RECORDS FOR THE TASK:
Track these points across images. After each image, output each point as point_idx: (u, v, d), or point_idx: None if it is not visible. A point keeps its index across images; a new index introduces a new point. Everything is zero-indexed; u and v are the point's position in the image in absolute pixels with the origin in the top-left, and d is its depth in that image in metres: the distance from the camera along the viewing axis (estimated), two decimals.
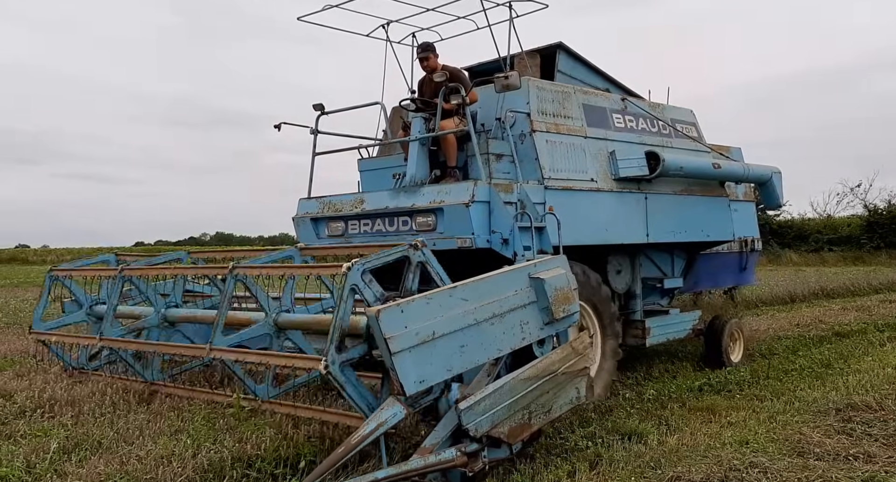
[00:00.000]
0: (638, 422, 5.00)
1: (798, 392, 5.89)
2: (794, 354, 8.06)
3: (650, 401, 5.79)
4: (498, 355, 3.71)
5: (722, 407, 5.44)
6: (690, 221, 7.02)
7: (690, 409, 5.43)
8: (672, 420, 5.10)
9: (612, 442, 4.50)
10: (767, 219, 29.72)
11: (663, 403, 5.69)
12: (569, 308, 4.06)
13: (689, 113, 7.62)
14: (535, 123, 5.64)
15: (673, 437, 4.57)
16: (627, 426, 4.86)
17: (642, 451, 4.27)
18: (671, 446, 4.35)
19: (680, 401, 5.73)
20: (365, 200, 5.54)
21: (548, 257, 4.32)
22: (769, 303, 13.50)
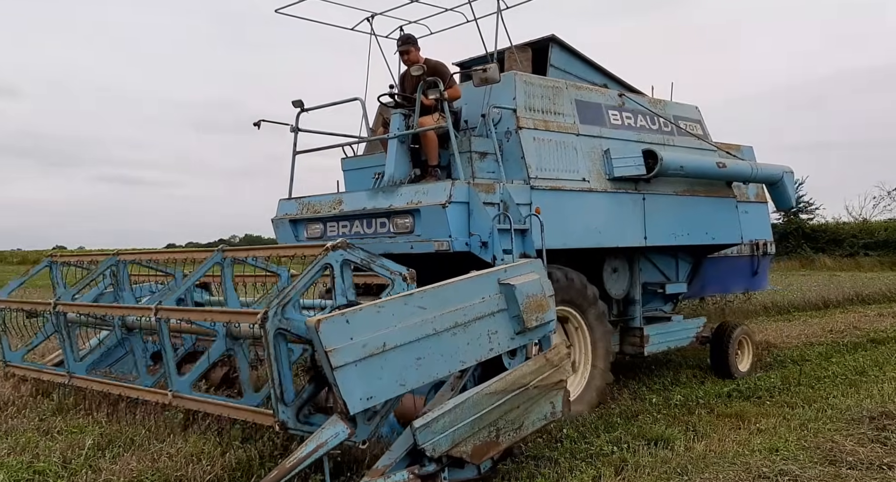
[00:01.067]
0: (664, 427, 4.93)
1: (831, 399, 5.78)
2: (828, 361, 7.83)
3: (677, 406, 5.71)
4: (462, 368, 3.46)
5: (751, 413, 5.34)
6: (693, 223, 6.69)
7: (719, 415, 5.35)
8: (700, 426, 5.02)
9: (637, 447, 4.45)
10: (800, 222, 29.08)
11: (691, 409, 5.61)
12: (543, 316, 3.79)
13: (694, 109, 7.28)
14: (521, 120, 5.37)
15: (700, 443, 4.52)
16: (654, 431, 4.78)
17: (669, 457, 4.22)
18: (698, 452, 4.30)
19: (708, 407, 5.65)
20: (343, 201, 5.32)
21: (521, 261, 4.05)
22: (801, 308, 13.19)
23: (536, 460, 4.32)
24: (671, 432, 4.77)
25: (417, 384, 3.21)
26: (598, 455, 4.35)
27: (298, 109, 5.53)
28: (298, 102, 5.46)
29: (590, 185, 5.77)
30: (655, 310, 7.26)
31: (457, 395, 3.40)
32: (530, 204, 5.23)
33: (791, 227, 29.03)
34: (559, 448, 4.52)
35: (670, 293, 7.06)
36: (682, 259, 7.54)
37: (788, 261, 26.13)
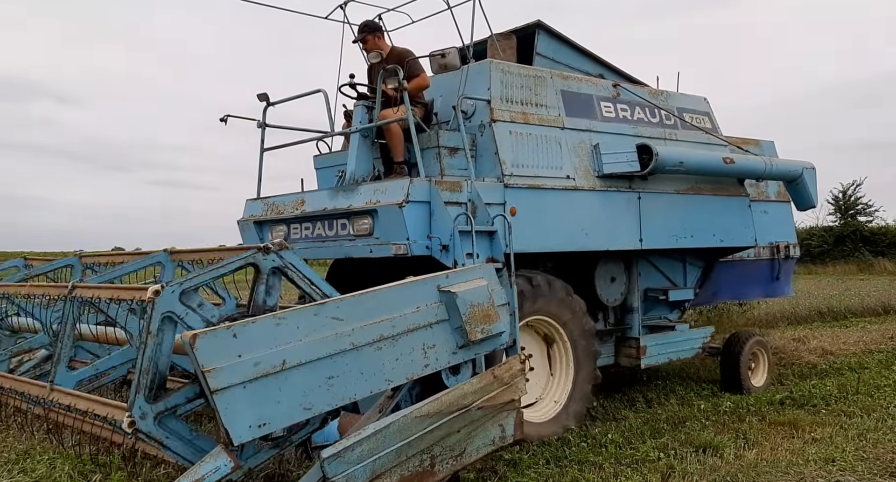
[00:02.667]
0: (713, 434, 4.81)
1: (891, 409, 5.57)
2: (888, 369, 7.47)
3: (727, 413, 5.53)
4: (388, 387, 3.07)
5: (805, 422, 5.17)
6: (698, 224, 6.14)
7: (771, 424, 5.18)
8: (750, 434, 4.85)
9: (685, 454, 4.35)
10: (858, 225, 27.67)
11: (741, 416, 5.44)
12: (491, 328, 3.37)
13: (702, 101, 6.72)
14: (495, 112, 4.94)
15: (751, 452, 4.39)
16: (702, 438, 4.67)
17: (718, 465, 4.13)
18: (749, 461, 4.19)
19: (759, 415, 5.46)
20: (306, 201, 4.99)
21: (469, 266, 3.64)
22: (860, 314, 12.50)
23: (580, 464, 4.24)
24: (720, 439, 4.62)
25: (329, 406, 2.82)
26: (643, 461, 4.24)
27: (264, 103, 5.22)
28: (263, 96, 5.14)
29: (575, 182, 5.30)
30: (659, 318, 6.73)
31: (381, 419, 3.01)
32: (504, 203, 4.80)
33: (848, 229, 27.63)
34: (603, 452, 4.44)
35: (674, 300, 6.52)
36: (691, 263, 6.97)
37: (845, 265, 24.84)
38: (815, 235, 28.55)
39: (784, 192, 7.71)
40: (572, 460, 4.31)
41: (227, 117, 5.31)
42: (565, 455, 4.42)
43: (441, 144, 4.78)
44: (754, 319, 11.34)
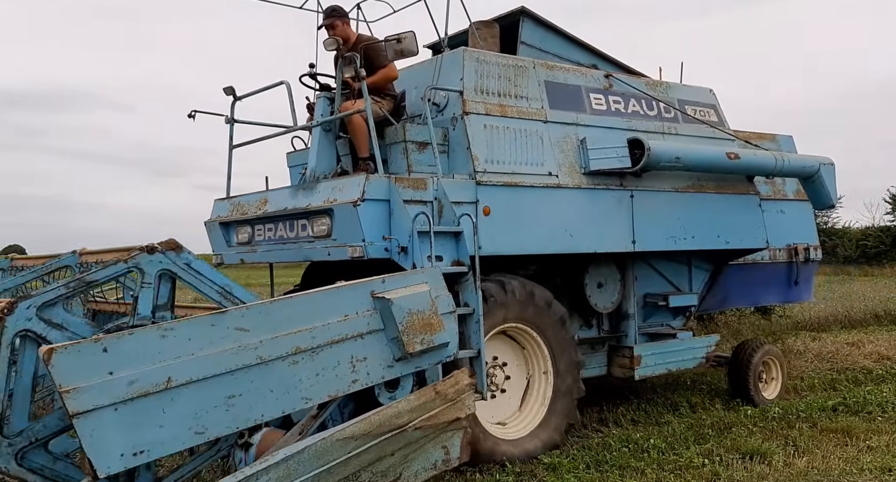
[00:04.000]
0: (761, 441, 4.63)
1: None
2: None
3: (775, 419, 5.30)
4: (306, 406, 2.70)
5: (860, 429, 4.94)
6: (700, 225, 5.62)
7: (822, 431, 4.95)
8: (801, 441, 4.66)
9: (731, 461, 4.21)
10: None
11: (790, 423, 5.20)
12: (433, 338, 2.97)
13: (707, 93, 6.19)
14: (468, 104, 4.53)
15: (801, 460, 4.23)
16: (749, 445, 4.50)
17: (766, 472, 4.00)
18: (799, 469, 4.05)
19: (810, 422, 5.22)
20: (268, 201, 4.67)
21: (411, 270, 3.26)
22: None
23: (622, 469, 4.11)
24: (769, 446, 4.45)
25: (229, 429, 2.46)
26: (687, 467, 4.11)
27: (231, 97, 4.92)
28: (229, 89, 4.84)
29: (558, 180, 4.86)
30: (661, 325, 6.23)
31: (296, 442, 2.65)
32: (476, 202, 4.40)
33: None
34: (645, 458, 4.30)
35: (675, 306, 6.01)
36: (698, 266, 6.44)
37: None
38: (871, 236, 27.12)
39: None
40: (613, 465, 4.19)
41: (194, 113, 5.02)
42: (606, 459, 4.29)
43: (408, 139, 4.40)
44: (804, 323, 10.73)
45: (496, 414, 4.49)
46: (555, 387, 4.54)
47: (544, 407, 4.48)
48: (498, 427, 4.40)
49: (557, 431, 4.54)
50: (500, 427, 4.42)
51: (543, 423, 4.47)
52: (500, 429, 4.40)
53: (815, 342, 9.17)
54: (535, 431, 4.44)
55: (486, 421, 4.38)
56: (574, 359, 4.65)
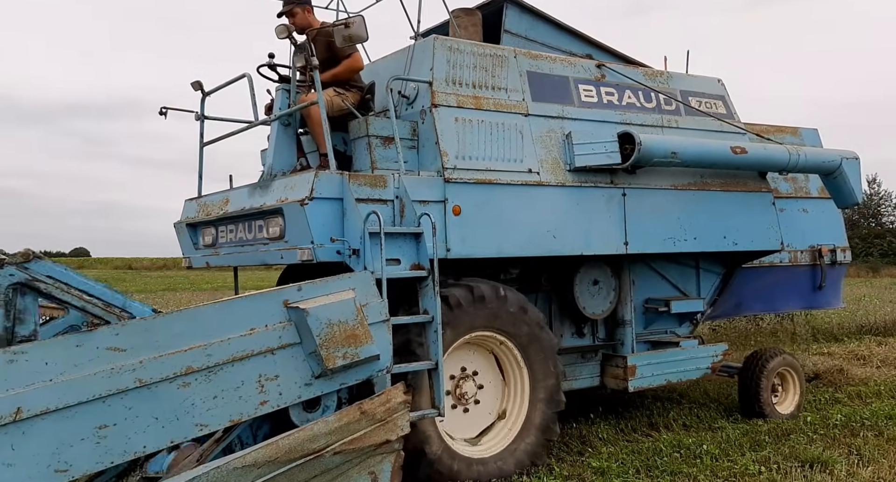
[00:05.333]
0: (822, 449, 4.41)
1: None
2: None
3: (837, 427, 5.04)
4: (200, 433, 2.36)
5: None
6: (703, 225, 5.09)
7: (889, 439, 4.70)
8: (865, 449, 4.43)
9: (789, 469, 4.03)
10: None
11: (854, 430, 4.94)
12: (357, 351, 2.60)
13: (715, 83, 5.63)
14: (437, 95, 4.14)
15: (866, 469, 4.02)
16: (809, 453, 4.29)
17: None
18: (864, 479, 3.86)
19: (875, 430, 4.95)
20: (230, 200, 4.38)
21: (335, 277, 2.90)
22: None
23: (673, 475, 3.97)
24: (830, 455, 4.24)
25: (101, 465, 2.13)
26: (742, 474, 3.93)
27: (200, 93, 4.65)
28: (197, 84, 4.56)
29: (540, 177, 4.42)
30: (665, 332, 5.71)
31: (191, 470, 2.33)
32: (444, 201, 4.01)
33: None
34: (698, 464, 4.14)
35: (678, 312, 5.48)
36: (706, 269, 5.89)
37: None
38: None
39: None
40: (664, 470, 4.04)
41: (166, 110, 4.78)
42: (656, 465, 4.13)
43: (371, 133, 4.04)
44: (869, 327, 10.04)
45: (469, 430, 4.09)
46: (531, 399, 4.11)
47: (519, 422, 4.06)
48: (467, 445, 4.00)
49: (535, 447, 4.10)
50: (470, 445, 4.02)
51: (519, 439, 4.04)
52: (471, 447, 4.00)
53: (880, 347, 8.55)
54: (510, 448, 4.01)
55: (456, 438, 3.99)
56: (554, 369, 4.21)
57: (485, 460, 3.94)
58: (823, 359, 7.85)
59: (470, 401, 4.07)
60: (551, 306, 5.01)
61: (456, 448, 3.86)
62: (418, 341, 3.60)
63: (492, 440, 4.04)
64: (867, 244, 27.83)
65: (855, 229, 30.51)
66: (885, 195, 31.43)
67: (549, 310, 5.00)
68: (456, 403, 4.02)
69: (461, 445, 3.97)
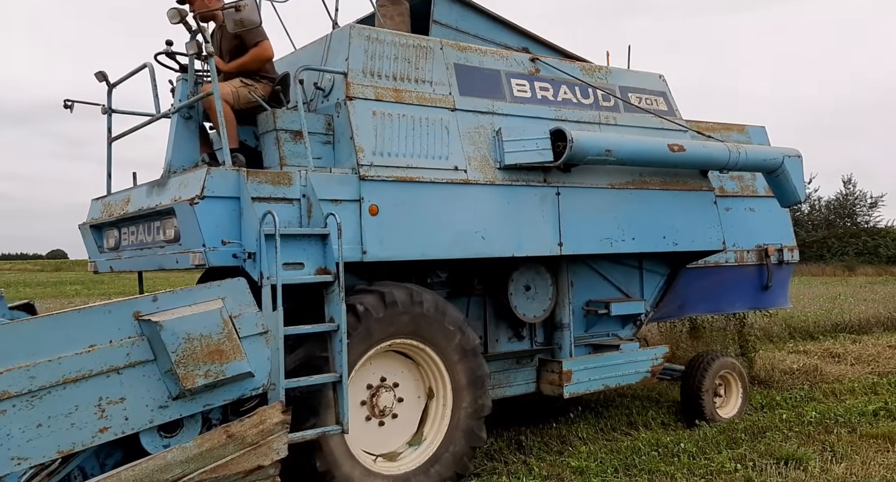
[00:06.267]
0: (797, 446, 4.41)
1: None
2: None
3: (812, 424, 5.01)
4: (17, 468, 2.00)
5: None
6: (642, 225, 4.82)
7: (862, 436, 4.68)
8: (839, 446, 4.41)
9: (764, 466, 4.00)
10: None
11: (828, 427, 4.91)
12: (223, 369, 2.27)
13: (656, 79, 5.38)
14: (352, 87, 3.80)
15: (839, 466, 3.99)
16: (784, 450, 4.27)
17: (801, 479, 3.81)
18: (837, 475, 3.84)
19: (849, 427, 4.93)
20: (131, 200, 4.00)
21: (201, 285, 2.56)
22: None
23: (651, 474, 3.92)
24: (805, 452, 4.22)
25: None
26: (718, 472, 3.90)
27: (106, 85, 4.23)
28: (101, 75, 4.15)
29: (467, 175, 4.11)
30: (606, 335, 5.45)
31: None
32: (359, 200, 3.67)
33: None
34: (676, 462, 4.10)
35: (619, 314, 5.22)
36: (650, 269, 5.63)
37: None
38: None
39: None
40: (642, 469, 3.99)
41: (71, 103, 4.36)
42: (635, 464, 4.08)
43: (279, 127, 3.69)
44: (844, 325, 10.03)
45: (387, 444, 3.76)
46: (454, 408, 3.78)
47: (441, 432, 3.74)
48: (384, 461, 3.67)
49: (459, 459, 3.78)
50: (387, 461, 3.69)
51: (441, 450, 3.71)
52: (388, 463, 3.67)
53: (855, 345, 8.48)
54: (431, 462, 3.69)
55: (375, 454, 3.66)
56: (478, 374, 3.90)
57: (402, 476, 3.61)
58: (799, 358, 7.77)
59: (389, 414, 3.74)
60: (486, 310, 4.70)
61: (372, 466, 3.53)
62: (323, 352, 3.26)
63: (413, 454, 3.71)
64: (843, 243, 27.90)
65: (831, 228, 30.77)
66: (861, 195, 31.79)
67: (484, 315, 4.69)
68: (373, 416, 3.69)
69: (379, 462, 3.64)
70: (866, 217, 30.89)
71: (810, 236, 30.57)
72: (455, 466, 3.74)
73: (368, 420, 3.64)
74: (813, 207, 32.96)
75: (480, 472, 4.02)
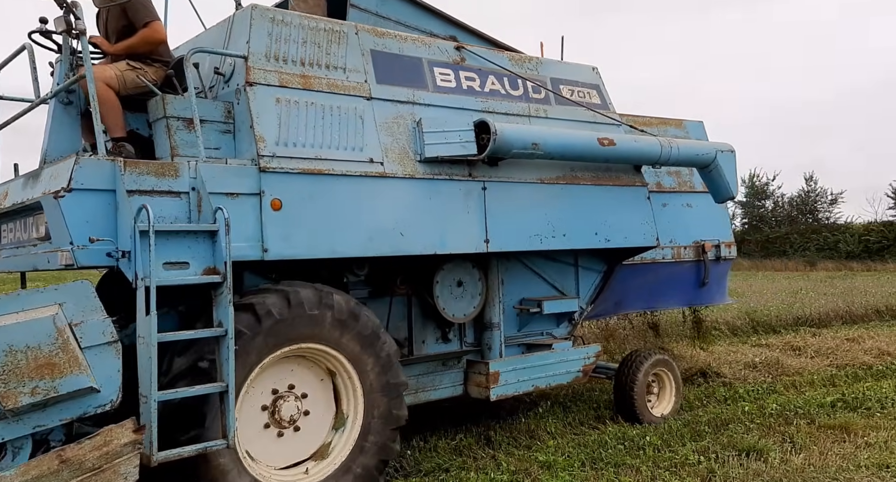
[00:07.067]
0: (758, 438, 4.43)
1: None
2: None
3: (773, 415, 5.02)
4: None
5: (858, 425, 4.68)
6: (573, 221, 4.59)
7: (820, 427, 4.70)
8: (798, 437, 4.44)
9: (727, 458, 4.02)
10: None
11: (788, 419, 4.93)
12: (55, 385, 1.94)
13: (589, 71, 5.17)
14: (253, 72, 3.45)
15: (798, 456, 4.04)
16: (746, 442, 4.28)
17: (762, 469, 3.82)
18: (796, 466, 3.88)
19: (808, 418, 4.95)
20: (9, 193, 3.57)
21: (31, 290, 2.21)
22: None
23: (617, 467, 3.91)
24: (765, 443, 4.26)
25: None
26: (682, 464, 3.93)
27: None
28: None
29: (384, 168, 3.81)
30: (541, 334, 5.23)
31: None
32: (259, 193, 3.33)
33: None
34: (641, 455, 4.10)
35: (552, 313, 5.00)
36: (586, 266, 5.43)
37: None
38: (874, 231, 25.96)
39: None
40: (608, 462, 3.98)
41: None
42: (601, 457, 4.07)
43: (169, 114, 3.32)
44: (805, 318, 10.09)
45: (291, 456, 3.42)
46: (365, 417, 3.49)
47: (349, 444, 3.43)
48: (285, 474, 3.35)
49: (369, 470, 3.49)
50: (291, 474, 3.37)
51: (349, 462, 3.41)
52: (292, 476, 3.35)
53: (815, 338, 8.51)
54: (338, 473, 3.39)
55: (276, 468, 3.33)
56: (393, 382, 3.61)
57: None
58: (762, 351, 7.75)
59: (293, 424, 3.40)
60: (411, 310, 4.40)
61: (269, 479, 3.21)
62: (210, 359, 2.92)
63: (318, 465, 3.40)
64: (805, 239, 28.39)
65: (793, 225, 31.31)
66: (821, 192, 32.47)
67: (409, 315, 4.39)
68: (274, 426, 3.36)
69: (281, 476, 3.31)
70: (827, 213, 31.58)
71: (774, 232, 31.01)
72: (366, 477, 3.44)
73: (267, 428, 3.31)
74: (776, 204, 33.55)
75: (449, 468, 3.92)
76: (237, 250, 3.15)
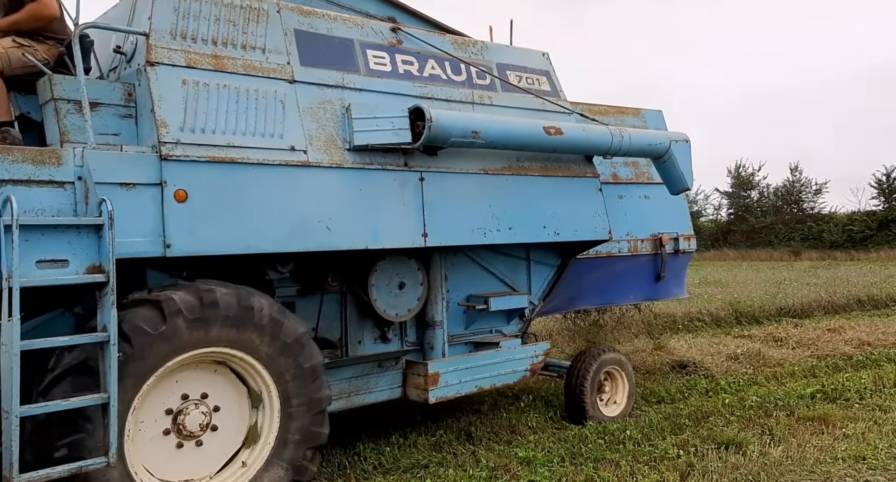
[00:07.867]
0: (737, 430, 4.38)
1: None
2: None
3: (753, 408, 4.94)
4: None
5: (837, 417, 4.62)
6: (519, 214, 4.30)
7: (799, 419, 4.64)
8: (777, 430, 4.39)
9: (706, 451, 3.98)
10: None
11: (768, 411, 4.86)
12: None
13: (539, 57, 4.86)
14: (155, 50, 3.09)
15: (777, 449, 4.00)
16: (725, 435, 4.24)
17: (741, 463, 3.77)
18: (774, 458, 3.83)
19: (787, 410, 4.88)
20: None
21: None
22: None
23: (596, 462, 3.86)
24: (744, 436, 4.20)
25: None
26: (662, 458, 3.86)
27: None
28: None
29: (307, 157, 3.47)
30: (490, 332, 4.95)
31: None
32: (161, 184, 2.98)
33: (893, 214, 24.76)
34: (621, 449, 4.04)
35: (500, 309, 4.73)
36: (539, 261, 5.14)
37: (890, 251, 21.98)
38: (857, 220, 25.82)
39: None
40: (588, 457, 3.92)
41: None
42: (581, 452, 4.00)
43: (57, 96, 2.95)
44: (787, 309, 9.96)
45: (199, 469, 3.10)
46: (282, 431, 3.16)
47: (259, 461, 3.11)
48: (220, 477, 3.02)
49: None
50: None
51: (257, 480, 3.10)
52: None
53: (796, 329, 8.38)
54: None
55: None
56: (317, 395, 3.27)
57: None
58: (744, 342, 7.61)
59: (196, 437, 3.07)
60: (345, 308, 4.08)
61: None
62: (92, 367, 2.58)
63: (227, 480, 3.08)
64: (790, 229, 28.39)
65: (779, 215, 31.36)
66: (806, 182, 32.56)
67: (343, 313, 4.07)
68: (176, 437, 3.03)
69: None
70: (811, 203, 31.68)
71: (759, 222, 31.01)
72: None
73: (167, 434, 2.98)
74: (762, 194, 33.59)
75: (428, 464, 3.83)
76: (134, 246, 2.80)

AIM OF THE TASK: Within the material above, the line with "8: (672, 420, 5.10)" opens the range and the line with "22: (769, 303, 13.50)" closes it; reproduce that range word for word.

EXERCISE OUTPUT:
8: (672, 420, 5.10)
9: (612, 442, 4.50)
10: (767, 219, 29.72)
11: (663, 403, 5.69)
12: (569, 308, 4.06)
13: (689, 113, 7.62)
14: (535, 123, 5.64)
15: (673, 437, 4.57)
16: (627, 426, 4.86)
17: (642, 451, 4.27)
18: (671, 446, 4.35)
19: (680, 401, 5.73)
20: (365, 200, 5.54)
21: (548, 257, 4.32)
22: (769, 303, 13.50)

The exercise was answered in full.